== Prompt ==
From the line with "Вс 9:00-18:00" to the line with "Новости в картинках", retype each line exactly as it stands in the records below, but skip the pictures.

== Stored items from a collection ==
☆ ☆ ☆
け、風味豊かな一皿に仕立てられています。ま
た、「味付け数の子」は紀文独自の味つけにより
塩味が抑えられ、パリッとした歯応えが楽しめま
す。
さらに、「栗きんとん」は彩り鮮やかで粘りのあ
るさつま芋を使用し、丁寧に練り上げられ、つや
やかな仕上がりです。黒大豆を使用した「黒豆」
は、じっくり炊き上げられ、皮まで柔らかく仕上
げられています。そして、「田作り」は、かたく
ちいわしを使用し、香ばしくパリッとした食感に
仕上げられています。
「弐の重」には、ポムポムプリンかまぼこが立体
☆ ☆ ☆
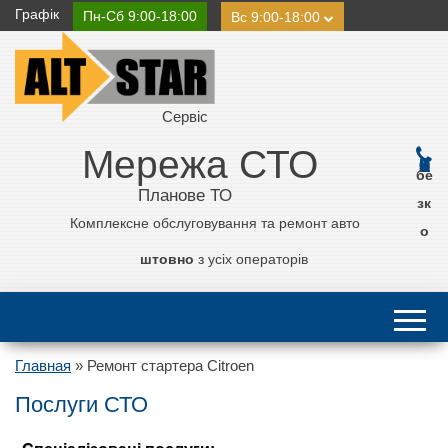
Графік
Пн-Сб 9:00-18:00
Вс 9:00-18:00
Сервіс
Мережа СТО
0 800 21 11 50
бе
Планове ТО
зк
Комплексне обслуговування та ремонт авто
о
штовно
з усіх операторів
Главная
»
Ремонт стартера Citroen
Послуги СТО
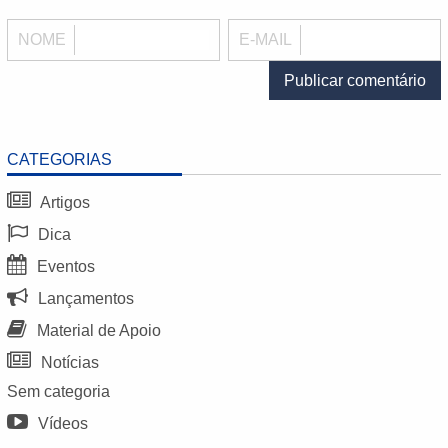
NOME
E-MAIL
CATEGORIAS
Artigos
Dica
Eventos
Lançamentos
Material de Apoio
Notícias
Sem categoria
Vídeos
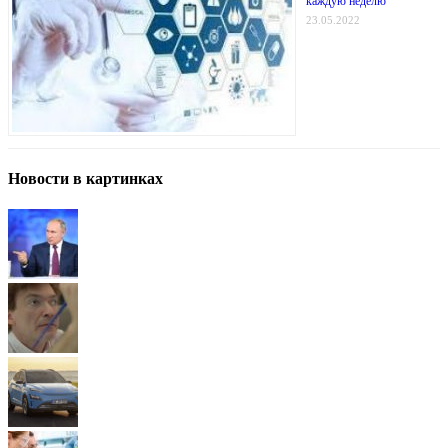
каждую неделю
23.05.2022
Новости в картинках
☆ ☆ ☆
== Output for this exercise ==
Вс 9:00-18:00
Сервіс
Мережа СТО
0 800 21 11 50
бе
Планове ТО
зк
Комплексне обслуговування та ремонт авто
о
штовно
з усіх операторів
Главная
»
Ремонт стартера Citroen
Послуги СТО
NOME
E-MAIL
CATEGORIAS
Artigos
Dica
Eventos
Lançamentos
Material de Apoio
Notícias
Sem categoria
Vídeos
каждую неделю
23.05.2022
Новости в картинках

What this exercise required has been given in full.